The Importance of Diligence and Avoiding Procrastination
by
Patrick R. Burns, Senior Assistant Director
Minnesota Office of Lawyers Professional Responsibility
Reprinted from Minnesota Lawyer (February 4, 2002)
An attorney was retained to probate an estate. The matter was substantially finished with only the filing of receipts and closing documents remaining. Before these were filed, however, the attorney misplaced the file and failed to take any further action for a year.
An attorney agrees to assist a client in filing for bankruptcy. A couple of months after accepting the advance fee for his services, the attorney closed his practice in Minnesota and moved out of state. The attorney did not inform his client of the move or provide contact information, nor did he complete the bankruptcy work — to the point of not even filing a petition. When the client eventually found a phone number for the attorney, a dozen calls for a status report went without response. The attorney finally refunded the fee 10 months after being retained and only a short time after the filing of an ethics complaint.

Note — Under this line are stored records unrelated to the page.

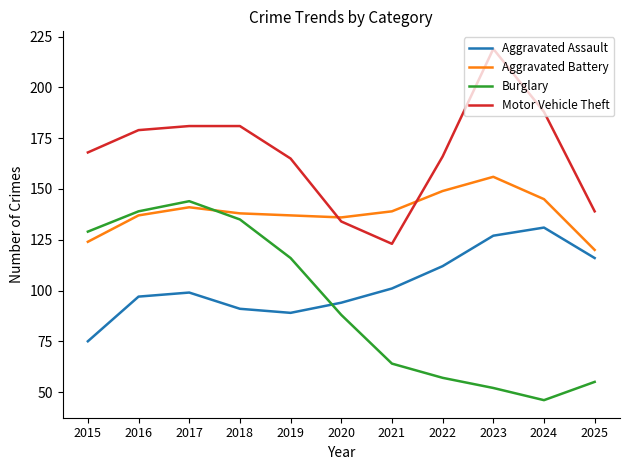

Reading left to right, list all the values displayed in this chart.

Aggravated Assault: 75	97	99	91	89	94	101	112	127	131	116
Aggravated Battery: 124	137	141	138	137	136	139	149	156	145	120
Burglary: 129	139	144	135	116	88	64	57	52	46	55
Motor Vehicle Theft: 168	179	181	181	165	134	123	166	219	188	139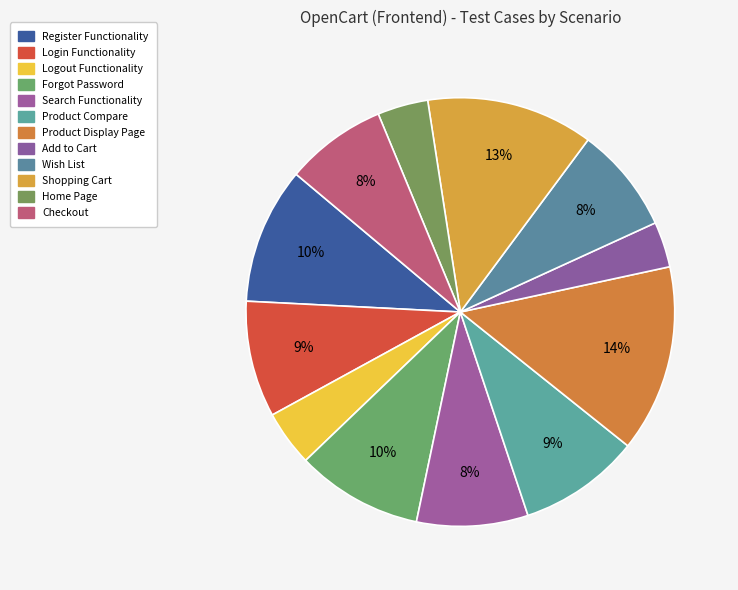

Combined, what portion of the pie is Wish List and Home Page?

11.8%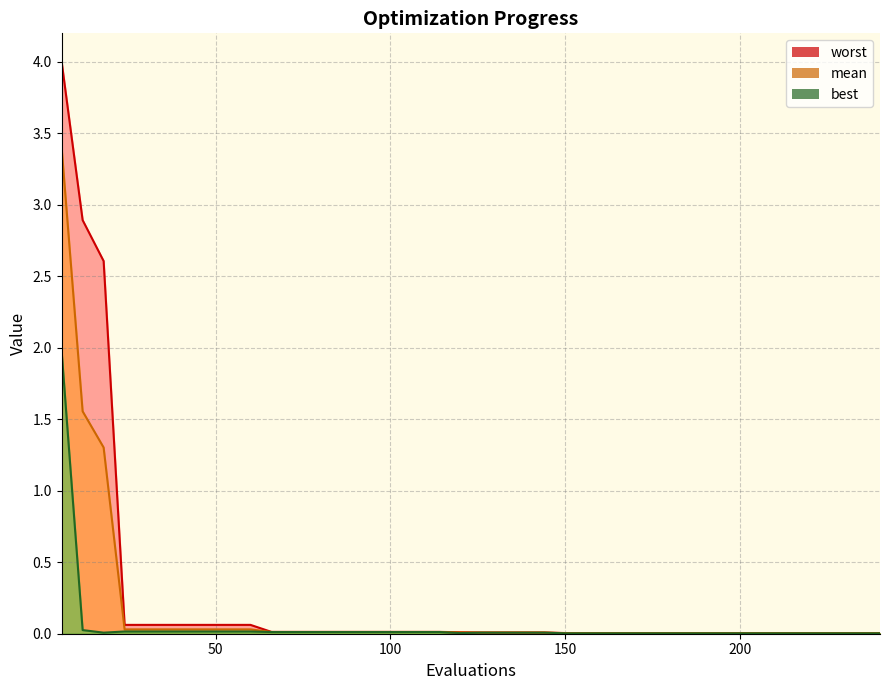

Where is the first local minimum for best?

18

An attorney was retained to represent a client in a post-decree marriage dissolution matter. At the hearing, a stipulated agreement was entered into and the attorney agreed to draft an order memorializing the agreement. The attorney did not begin drafting the order for five months. (Again, the work began shortly after the filing of an ethics complaint.)
An attorney was retained to assist a client in the start-up of a business. Among the required actions was filing with the IRS before business could be commenced. The attorney failed to obtain and send to the client the necessary tax forms until almost a year and a half after being retained. This delayed the opening of the business.
These are four situations that last year gave rise to the issuance of admonitions to attorneys for, amongst other things, lack of diligence. The director of the Office of Lawyers Professional Responsibility issued 130 admonitions in 2001, with 39 of them involving a finding of a violation of Rule 1.3 of the Minnesota Rules of Professional Conduct.
The rule is really quite simple: "A lawyer shall act with reasonable diligence and promptness in representing a client."
There is, however, something about the practice of law that makes this difficult at times for some practitioners. Whether the lack of diligence is caused by market and economic pressures, the complexity of the law, or the paralyzing tendencies that arise out of dealing with the inherently ambiguous nature of relationships among people, it is hard for some lawyers to get everything that must be done accomplished in a timely fashion. In some cases, attorneys have taken on more work than they can handle. In others, some sort of psychological stumbling block has been reached that is seemingly insurmountable.
Regardless of the cause, the tendency to procrastinate (defined by Don Marquis as the art of keeping up with yesterday) must be overcome. As noted in the comment to Rule 1.3, "Perhaps no professional shortcoming is more widely resented than procrastination." There is much more to be said on this topic, but we’ve got some rapidly aging files we need to attend to.